Caviar, small grey and “not ready”
To customise the farming, sorting is the most important operation. In particular, the timid are separated from the gluttons, to allow them to put on some weight. But, above all, we are preparing for caviar production. We isolate females ready to produce eggs (from around 7 years old) with nets, and collect them in tanks before pacifying them with CO2. The operation is tricky and particularly physical. Today, females weigh 20 kg on average, and there is even one that exceeds 40 kg. She was baptised “the beauty”, big being beautiful for the sturgeon. Immersed in the water, it’s hard on the back and shoulders, but work in the open air, with living things, and never routine, means the aches and pains are soon forgotten. On the sorting table, the fish pass through the ultrasound system one by one. The image informs us about the presence of eggs. If it is confirmed, Christophe collects a few eggs that will be measured with the ruler and kneaded between two fingers. Christophe has become an expert, nothing escapes him. On his instructions, the fishes are divided into three categories, caviar, small grey, “not ready”. Each one goes back to its respective pool via slide chutes. The first will supply production at the Saint-Genis-de-Saintonge workshop. The small grey will be given time to bring their eggs to maturity, one more year.. The last, the “not ready”, can quietly start their eggs production cycle (which lasts two years). This is how life goes at Saint-Fort-sur-Gironde, to the rhythm of the sturgeon, pampered by passionate men of experience and know-how.

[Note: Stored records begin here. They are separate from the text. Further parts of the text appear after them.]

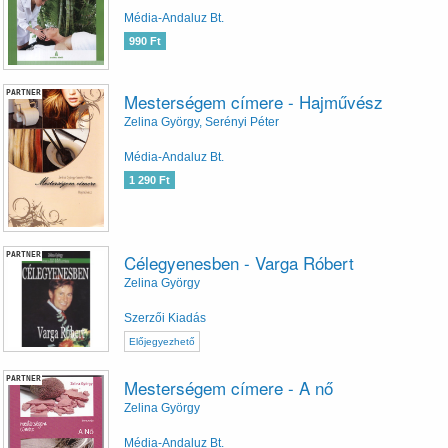
Média-Andaluz Bt.
990 Ft
PARTNER
Mesterségem címere - Hajművész
Zelina György, Serényi Péter
Média-Andaluz Bt.
1 290 Ft
PARTNER
Célegyenesben - Varga Róbert
Zelina György
Szerzői Kiadás
Előjegyezhető
PARTNER
Mesterségem címere - A nő
Zelina György
Média-Andaluz Bt.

Putting it in words l CAVIAR !“Caviar!” is the magic word that rings out at the sorting table. We know that we have a female ready to give caviar of good size and firmness.
HISTURIA l Acipenser sturio, the European sturgeon living in the Atlantic Ocean and spawning in the river, has been protected since 1982. It is the subject of a reintroduction programme. For this reason, we brought in Acipenser Baerii in 1986, a close cousin from Siberia. It is found in Kaviar Group's fish farms, along with Acipenser Gueldenstaedtii (Oscietra).
1,5 kg/m² l This is the density of sturgeon in the ponds at Saint-Fort-de-Gironde. A lucifugous (light-avoiding) species, the fish lives at the bottom of the water during the day and comes up at night.